ESERCIZIO 1
Elenca tutti i cantanti che il testo su Sanremo indica come "ultrasenatori".
ESERCIZIO 2
Prosegui il testo su Sanremo dopo la sua ultima frase.

___ TESTO ESTRATTO ___

Solo politica (5 lettori)

Val

Torniamo alla LIRA
Ecco Amadeus, più istituzionale che mai, istituzione egli stesso, anche nel cordoglio tragico,
gran ciambellano dell’effiimero pesante e del patriottismo trash
con l’inno nazionale recitato dal manone, Morandi, per puro servilismo presidenziale.

Verrà Rosa il Chimico, cantante en travesti con sotto il travestimento, temiamo, niente,
ma già i Coma Cose, insulsi già dal nome, e via via il resto di una compagnia poco cantante ma molto fluidificante.

E qui si coglie un metasignficato, una tensione diremmo generazionale:
gli ultrasenatori, i Morandi, Ranieri, Al Bano, Pooh redivivi a stento, perfino Pelù, il più corroso di tutti,
sopportano poco e male la bagarre con quelli che, a buon diritto, considerano degli avventizi, degli animali incomprensibili.

Li tollerano perché questo è loro richiesto, perché a Sanremo bene o male
ci sono venuti sia per quei favori che non si possono rifiutare sia per i calcoli tipici della quarta età artistica.

Ma ci si muovono a disagio e si vede, hanno quella degnazione vagamente offesa anche se si prestano, malvolentieri.


Ma senza creare rogne.


Chi non ha problemi di tenuta fisica, ma di quella mentale ne tradisce fin troppa,
sono i giovani cantanti lampadario le cui movenze e apparenze a forza di adeguarsi ai dettami del genderismo spinto
risultano paradossali e suggeriscono degli strazianti molluschi conciati a festa.

Ma che altro ti puoi inventare dopo i reggicalze del Damiano, già usurati dopo mezzo secolo di citazionismo?


E dopo il ridicolo, c’è il patetico.
 

Val

Torniamo alla LIRA
Ma tutto questo fa bene agli affari,
in quella ineffabile miscela di capitalismo dirigista che è la Rai:
sfondato il tetto dei 50 milioni di introiti pubblicitari,
a fronte dei 18 di spese complessive,
più 30 di indotto che nessuno sa bene cosa sia
atteso che la pubblicità copre anche le cacche dei cani,
e aspettative di pubblico sui 13 milioni, due in più dell’anno scorso.

Tutto per seguire una gara fittizia tra giovanetti negati e cariatidi.

___ ELENCO DATI ___

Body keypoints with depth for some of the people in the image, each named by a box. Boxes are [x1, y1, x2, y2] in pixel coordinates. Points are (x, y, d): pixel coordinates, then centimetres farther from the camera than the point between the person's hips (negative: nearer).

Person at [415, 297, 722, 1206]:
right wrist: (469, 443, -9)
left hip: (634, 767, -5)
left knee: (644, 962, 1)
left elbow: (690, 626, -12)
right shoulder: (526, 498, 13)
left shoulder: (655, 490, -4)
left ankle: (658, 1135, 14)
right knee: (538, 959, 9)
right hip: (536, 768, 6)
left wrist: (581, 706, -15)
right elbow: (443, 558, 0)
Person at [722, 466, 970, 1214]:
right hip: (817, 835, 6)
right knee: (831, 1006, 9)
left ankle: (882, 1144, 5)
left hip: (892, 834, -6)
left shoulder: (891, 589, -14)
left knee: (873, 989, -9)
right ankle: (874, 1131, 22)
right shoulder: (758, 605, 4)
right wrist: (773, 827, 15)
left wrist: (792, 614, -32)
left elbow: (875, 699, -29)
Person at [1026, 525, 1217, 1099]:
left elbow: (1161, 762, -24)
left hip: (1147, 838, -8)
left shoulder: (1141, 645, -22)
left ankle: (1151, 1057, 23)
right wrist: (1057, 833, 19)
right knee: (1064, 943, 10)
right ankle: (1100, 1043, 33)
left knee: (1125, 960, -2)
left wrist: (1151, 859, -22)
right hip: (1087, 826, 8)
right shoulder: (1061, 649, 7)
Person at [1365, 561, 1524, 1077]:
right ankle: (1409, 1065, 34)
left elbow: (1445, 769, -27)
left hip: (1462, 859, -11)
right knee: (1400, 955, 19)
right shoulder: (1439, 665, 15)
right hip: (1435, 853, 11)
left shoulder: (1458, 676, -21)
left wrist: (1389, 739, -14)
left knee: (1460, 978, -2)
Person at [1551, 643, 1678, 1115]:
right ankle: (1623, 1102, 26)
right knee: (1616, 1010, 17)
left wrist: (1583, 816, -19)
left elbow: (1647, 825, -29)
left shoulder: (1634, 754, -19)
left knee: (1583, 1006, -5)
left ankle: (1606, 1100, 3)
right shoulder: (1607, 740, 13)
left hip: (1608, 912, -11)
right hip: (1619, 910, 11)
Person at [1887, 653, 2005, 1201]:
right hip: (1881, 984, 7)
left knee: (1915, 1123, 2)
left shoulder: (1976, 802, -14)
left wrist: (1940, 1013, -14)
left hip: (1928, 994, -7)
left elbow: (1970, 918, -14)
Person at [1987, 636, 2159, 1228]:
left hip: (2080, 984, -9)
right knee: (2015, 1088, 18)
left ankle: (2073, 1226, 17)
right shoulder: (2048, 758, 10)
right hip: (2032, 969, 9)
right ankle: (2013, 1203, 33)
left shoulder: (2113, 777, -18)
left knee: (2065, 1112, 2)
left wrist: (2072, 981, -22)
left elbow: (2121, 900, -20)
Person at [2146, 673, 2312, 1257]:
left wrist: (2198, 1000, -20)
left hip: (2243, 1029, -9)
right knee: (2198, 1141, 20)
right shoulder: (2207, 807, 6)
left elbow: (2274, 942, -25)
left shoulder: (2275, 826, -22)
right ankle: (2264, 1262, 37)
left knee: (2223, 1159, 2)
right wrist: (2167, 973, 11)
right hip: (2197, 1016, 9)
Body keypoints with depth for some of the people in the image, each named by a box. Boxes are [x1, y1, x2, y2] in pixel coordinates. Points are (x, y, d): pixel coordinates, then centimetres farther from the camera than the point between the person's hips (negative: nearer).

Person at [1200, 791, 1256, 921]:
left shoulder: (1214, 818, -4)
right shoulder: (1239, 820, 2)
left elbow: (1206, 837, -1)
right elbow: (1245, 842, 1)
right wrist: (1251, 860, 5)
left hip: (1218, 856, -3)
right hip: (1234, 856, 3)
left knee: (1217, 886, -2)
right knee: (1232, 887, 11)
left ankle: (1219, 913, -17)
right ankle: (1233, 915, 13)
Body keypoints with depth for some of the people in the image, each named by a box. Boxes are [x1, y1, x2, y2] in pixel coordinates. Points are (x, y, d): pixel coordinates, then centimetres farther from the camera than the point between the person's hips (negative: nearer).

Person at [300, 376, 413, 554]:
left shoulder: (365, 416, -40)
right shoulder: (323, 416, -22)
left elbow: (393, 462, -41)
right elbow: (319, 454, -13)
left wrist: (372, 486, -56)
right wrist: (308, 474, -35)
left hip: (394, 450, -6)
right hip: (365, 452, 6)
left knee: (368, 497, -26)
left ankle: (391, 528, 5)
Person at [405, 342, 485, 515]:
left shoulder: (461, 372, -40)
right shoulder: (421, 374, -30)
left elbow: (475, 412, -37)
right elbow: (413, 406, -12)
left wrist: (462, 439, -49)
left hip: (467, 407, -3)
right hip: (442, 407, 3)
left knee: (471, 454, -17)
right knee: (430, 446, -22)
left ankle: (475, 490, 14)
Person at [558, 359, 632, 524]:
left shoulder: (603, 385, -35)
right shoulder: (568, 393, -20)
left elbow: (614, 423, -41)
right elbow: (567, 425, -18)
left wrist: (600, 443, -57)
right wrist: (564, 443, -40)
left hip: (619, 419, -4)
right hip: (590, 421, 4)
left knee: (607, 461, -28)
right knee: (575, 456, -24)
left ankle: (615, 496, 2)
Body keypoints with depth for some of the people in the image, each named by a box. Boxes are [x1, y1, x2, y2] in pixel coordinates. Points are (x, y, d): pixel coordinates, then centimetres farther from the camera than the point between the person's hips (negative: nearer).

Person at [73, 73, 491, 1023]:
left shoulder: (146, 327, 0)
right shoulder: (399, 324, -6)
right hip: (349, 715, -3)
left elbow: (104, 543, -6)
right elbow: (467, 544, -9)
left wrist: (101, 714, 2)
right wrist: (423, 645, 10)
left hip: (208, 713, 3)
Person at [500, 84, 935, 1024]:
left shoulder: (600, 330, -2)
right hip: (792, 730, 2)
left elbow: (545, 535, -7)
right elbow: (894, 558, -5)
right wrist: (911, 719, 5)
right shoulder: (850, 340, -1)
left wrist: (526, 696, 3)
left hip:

___

RISPOSTA 1
Morandi, Ranieri, Al Bano, Pooh, Pelù

RISPOSTA 2
Il liberismo autoritario funziona: noi vi diamo gli eccessi di cartone, voi non avrete altro dio.


E tutti sono contenti anche se quest’anno Mediaset non si è piegata al gentlemen agreement
e ha schierato la “controprogrammazione attiva”, per dire sfidare il nemico sul suo stesso terreno nella battaglia decisiva.

E c’è da scommettere che, comunque vada, la corazzata de Filippi manterrà parecchi dei suoi aficionados,
tanto più che i suoi format, da Amici a C’è Posta, hanno indiscutibilmente condizionato il festival,
segnandone il gusto, costringendolo ad adeguarsi quanto a stilemi.


Un preciso segnale di Berlusconi a una dirigenza Rai all’epilogo

o un monito per quella, presumibilmente targata Fratelli d’Italia, che verrà?
 

Val

Torniamo alla LIRA
Comunque anche da queste cose si capisce che Sanremo è un fatto politico prima che legato allo spettacolo.


O, se preferite, che lo spettacolo è in funzione della politica e non l’inverso.


A sancire l’istituzionalità somma, niente meno che il capo dello stato, come alla Scala.



Che altro serve?

Laddove Benigni, in curioso odore di Costituzione,
della quale ha una concezione immatura ma capziosa, reazionaria,
da “guai alle riforme”, serve, come la serva di Totò, a corroborare il qualunquismo giullaresco,
da suddito ilare vuoi verso il potere istituzionale, vuoi verso il potere di Lucio Presta,
uno dei padreterni della televisione pubblica, lo stesso di Amadeus.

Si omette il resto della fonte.